Vice Chairman of the Supreme People's Assembly
- In office 22 December 1953 – 20 September 1957

Personal details
- Born: 1914 Boseong County, Zenranan-dō, Korea, Empire of Japan
- Died: Pyongyang, North Korea
- Citizenship: North Korea
- Party: Workers' Party of Korea
- Alma mater: Dongje University

Korean name
- Hangul: 리유민
- Hanja: 李維民
- RR: Ri Yumin
- MR: Ri Yumin

= Ri Yu-min =

North Korean politician (born 1914)

Ri Yu-min (1914 – after 1958) was a North Korean politician who was a member of the Workers' Party of Korea and the Supreme People's Assembly, North Korea's unicameral parliament.

==Biography==
Born in Boseong County, Zenranan-dō (today's South Jeolla Province), he went into exile in Shanghai, China in 1932 and studied at the German department of Dongje University.

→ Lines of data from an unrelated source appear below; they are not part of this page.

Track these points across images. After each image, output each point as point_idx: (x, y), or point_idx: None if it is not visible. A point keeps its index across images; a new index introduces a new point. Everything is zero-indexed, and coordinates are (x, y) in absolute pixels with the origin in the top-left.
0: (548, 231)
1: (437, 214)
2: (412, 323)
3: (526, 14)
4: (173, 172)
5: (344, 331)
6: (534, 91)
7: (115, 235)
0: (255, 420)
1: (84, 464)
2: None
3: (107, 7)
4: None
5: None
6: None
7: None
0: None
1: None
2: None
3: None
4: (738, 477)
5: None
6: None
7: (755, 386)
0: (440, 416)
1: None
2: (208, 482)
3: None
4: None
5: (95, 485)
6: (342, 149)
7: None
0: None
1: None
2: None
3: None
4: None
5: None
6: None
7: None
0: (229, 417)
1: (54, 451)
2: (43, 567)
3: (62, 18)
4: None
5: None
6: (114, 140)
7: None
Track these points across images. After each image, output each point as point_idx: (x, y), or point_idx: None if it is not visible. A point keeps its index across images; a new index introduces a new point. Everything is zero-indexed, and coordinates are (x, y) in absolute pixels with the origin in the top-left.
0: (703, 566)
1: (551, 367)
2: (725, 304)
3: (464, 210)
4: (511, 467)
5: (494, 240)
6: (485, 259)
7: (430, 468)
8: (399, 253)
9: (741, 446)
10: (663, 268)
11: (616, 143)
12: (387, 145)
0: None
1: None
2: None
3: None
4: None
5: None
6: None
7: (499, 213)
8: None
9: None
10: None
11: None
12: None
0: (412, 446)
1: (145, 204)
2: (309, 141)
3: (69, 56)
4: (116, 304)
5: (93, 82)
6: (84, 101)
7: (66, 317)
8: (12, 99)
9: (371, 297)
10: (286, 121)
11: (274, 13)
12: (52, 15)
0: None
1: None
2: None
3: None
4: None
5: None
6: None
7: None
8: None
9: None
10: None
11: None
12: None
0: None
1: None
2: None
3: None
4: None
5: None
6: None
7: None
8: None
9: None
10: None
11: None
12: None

He joined the Chinese Communist Party and led the Revolutionary Comrades' Association (October Association), which was formed in Nanjing in August 1935. In July 1942, he was elected as a member of the central executive committee and head of the organization departm-nt of th- North China Korean Independence Alliance, formed at the base of the Eighth Route Army in Taihang Mountains. In March 1948 he was elected as a member of the 2nd Central Committee of the 2nd Congress of the Workers' Party of North Korea, and in August he became a delegate to the 1st convocation of the Supreme People's Assembly as well as vice chairman of that body from 22 December 1953 to 20 September 1957. In October 1950, during the Korean War, he accompanied Pak Hon-yong to visit Beijing. In April 1956, he was elected a member of the 3rd Central Committee of the 3rd Congress of the Workers' Party of Korea. In the 1957 parliamentary election he was re-elected to the 2nd convocation of the Supreme People's Assembly. In 1958, he was dismissed for his involvement in the purge of the Yan'an faction.